Hello, dear friend, you can consult us at any time if you have any questions, add WeChat: THEend8_
REGRESSION MODELLING
STAT7038
INSTRUCTIONS:
• This assignment is worth 15% of your overall marks for this course.
• You must complete this assignment by yourself. If you copy someone else’s work or allow your work to be copied, you will receive a mark of zero for the assignment and risk very severe academic consequences.
• Your report should be submitted to Turnitin on Wattle as a single pdf document (less than 25MB) including the following:
1. The assignment cover sheet (available to download from Wattle).
2. Your assignment (no more than 10 pages).
3. An appendix including the R codes you used. Failure to upload the R code will result in a penalty.
Question 1 [100 Marks]
You decide to work as an academic staff in a university. Other than research ability, academic administrators pay attention to teaching quality in setting salaries. You would like to know how some ascriptive characteristics, such as beauty, affect the instructor’s ratings by students. You are given a dataset containing professor characteristics for 463 courses for the academic years 2000 −2002 at the University of Texas at Austin. The response variable is teaching evaluation scores (eval) and the predictors are ratings of the instructor’s physical appearance measured by a score (beauty), age (age), number of students that participated the evaluation (student), number of students enrolled in the course (allstudents), whether the instructor is male or female (gender), whether the instructor is from a minority group (minority), whether the instructor is on tenure track (tenure), and whether the instructor is a native English speaker (native).
In this assignment, we would like to use some of these variables to try and build a multiple regression model with eval as the response variable. Use R to further analyse the “teach” data (available on Wattle) and answer the following questions:
(a) [6 marks] First identify which variables are numeric in this dataset and fit a multi- ple linear regression (MLR) model with eval as the response variable and all other numeric variables as predictors. Present the main residual plot of the residuals against the fitted values for this model.
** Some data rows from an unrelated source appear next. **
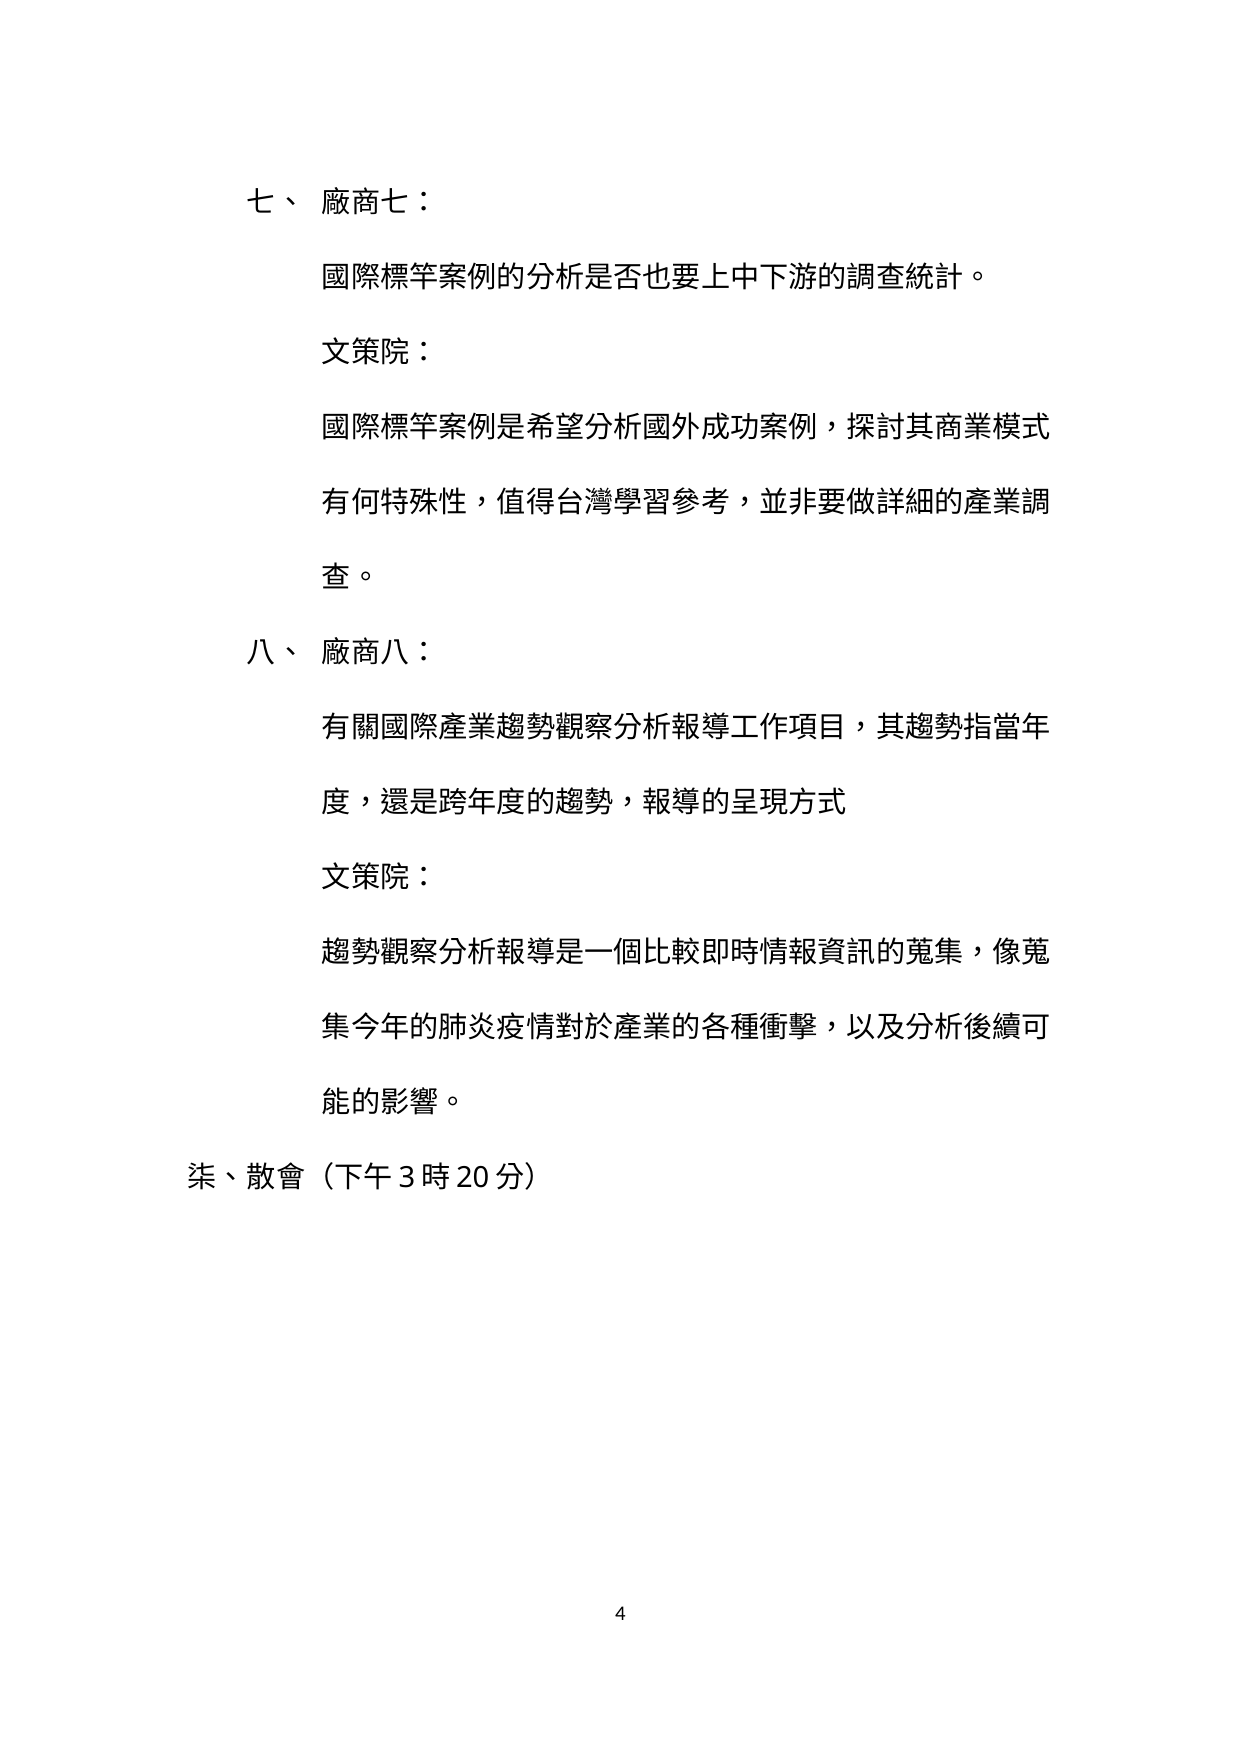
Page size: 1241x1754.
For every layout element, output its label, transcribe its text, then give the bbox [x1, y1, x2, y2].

list 廠商七： [247, 162, 1053, 237]
list 趨勢觀察分析報導是一個比較即時情報資訊的蒐集，像蒐集今年的肺炎疫情對於產業的各種衝擊，以及分析後續可能的影響。 [322, 912, 1053, 1137]
list 廠商八： [247, 612, 1053, 687]
list 文策院： [322, 837, 1053, 912]
list 文策院： [322, 312, 1053, 387]
list 國際標竿案例的分析是否也要上中下游的調查統計。 [322, 237, 1053, 312]
list 有關國際產業趨勢觀察分析報導工作項目，其趨勢指當年度，還是跨年度的趨勢，報導的呈現方式 [322, 687, 1053, 837]
list 散會（下午3時20分） [187, 1137, 1053, 1212]
list 國際標竿案例是希望分析國外成功案例，探討其商業模式有何特殊性，值得台灣學習參考，並非要做詳細的產業調查。 [322, 387, 1053, 612]
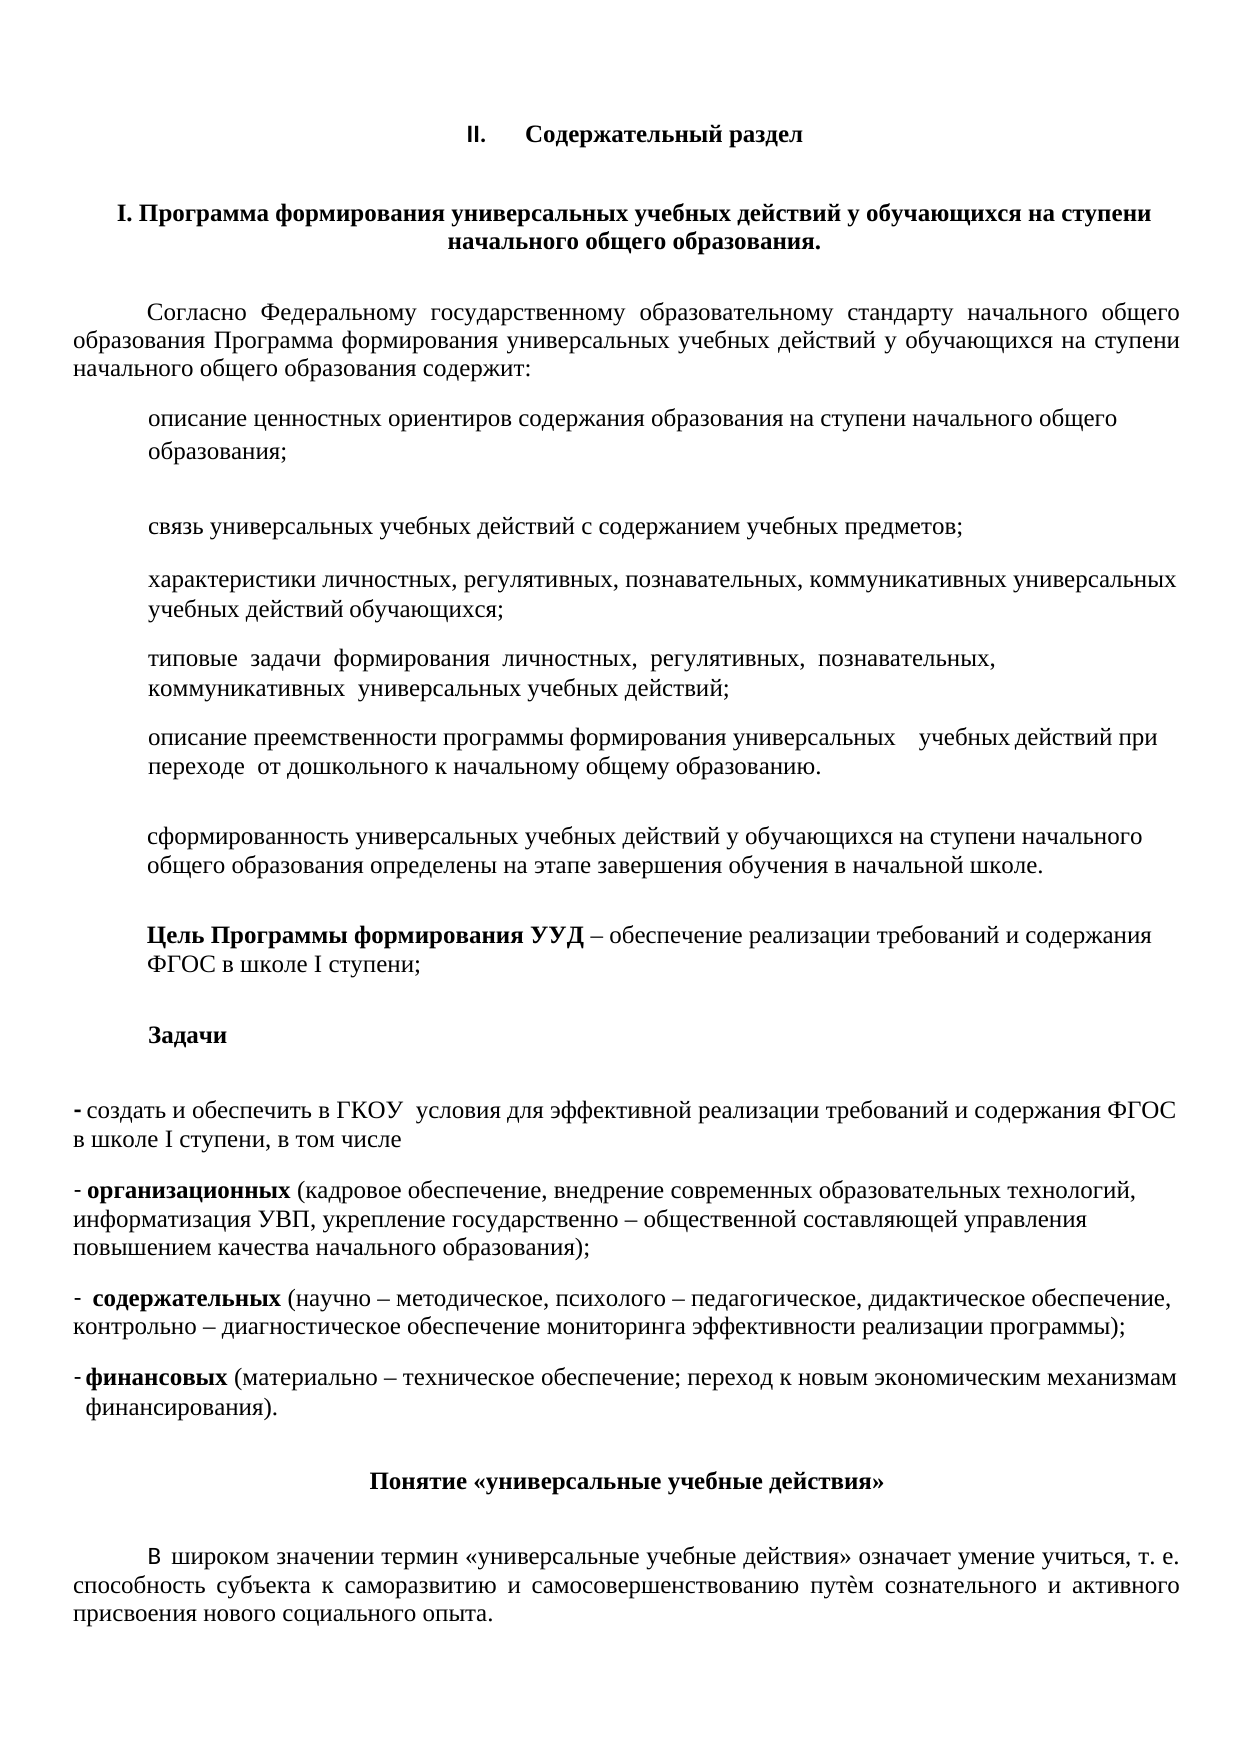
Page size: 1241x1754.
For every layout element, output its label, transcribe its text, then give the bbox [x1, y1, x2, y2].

text Понятие «универсальные учебные действия» [73, 1466, 1181, 1494]
text Цель Программы формирования УУД – обеспечение реализации требований и содержания ФГОС в школе I ступени; [147, 921, 1181, 978]
list организационных (кадровое обеспечение, внедрение современных образовательных технологий, информатизация УВП, укрепление государственно – общественной составляющей управления повышением качества начального образования); [73, 1175, 1181, 1260]
text I. Программа формирования универсальных учебных действий у обучающихся на ступени начального общего образования. [73, 199, 1196, 255]
text характеристики личностных, регулятивных, познавательных, коммуникативных универсальных учебных действий обучающихся; [148, 565, 1181, 623]
text Согласно Федеральному государственному образовательному стандарту начального общего образования Программа формирования универсальных учебных действий у обучающихся на ступени начального общего образования содержит: [73, 298, 1181, 382]
text связь универсальных учебных действий с содержанием учебных предметов; [148, 511, 1181, 540]
text Задачи [148, 1020, 1181, 1048]
list создать и обеспечить в ГКОУ условия для эффективной реализации требований и содержания ФГОС в школе I ступени, в том числе [73, 1095, 1179, 1153]
list широком значении термин «универсальные учебные действия» означает умение учиться, т. е. способность субъекта к саморазвитию и самосовершенствованию путѐм сознательного и активного присвоения нового социального опыта. [73, 1541, 1181, 1627]
text описание преемственности программы формирования универсальных учебных действий при переходе от дошкольного к начальному общему образованию. [148, 723, 1181, 780]
text сформированность универсальных учебных действий у обучающихся на ступени начального общего образования определены на этапе завершения обучения в начальной школе. [147, 822, 1181, 878]
list содержательных (научно – методическое, психолого – педагогическое, дидактическое обеспечение, контрольно – диагностическое обеспечение мониторинга эффективности реализации программы); [73, 1282, 1181, 1340]
list финансовых (материально – техническое обеспечение; переход к новым экономическим механизмам финансирования). [74, 1361, 1181, 1420]
list Содержательный раздел [466, 118, 1181, 148]
text типовые задачи формирования личностных, регулятивных, познавательных, коммуникативных универсальных учебных действий; [148, 644, 1181, 702]
text описание ценностных ориентиров содержания образования на ступени начального общего образования; [148, 403, 1181, 465]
Are there are any obvious problems with underlying assumptions?
(b) [10 marks] It is not very difficult to see that eval is always positive (ranges from 0 to 5), so it would be worth trying to transform the variable such as the log transformation. Now fit a MLR model with ln(eval) as the response variable, still using all the other numeric variables (not log transformed) as explanatory variables. Again present the main residual plot of the residuals against the fitted values for this new model. Comment on this new residual plot. Then, test whether this model is significant.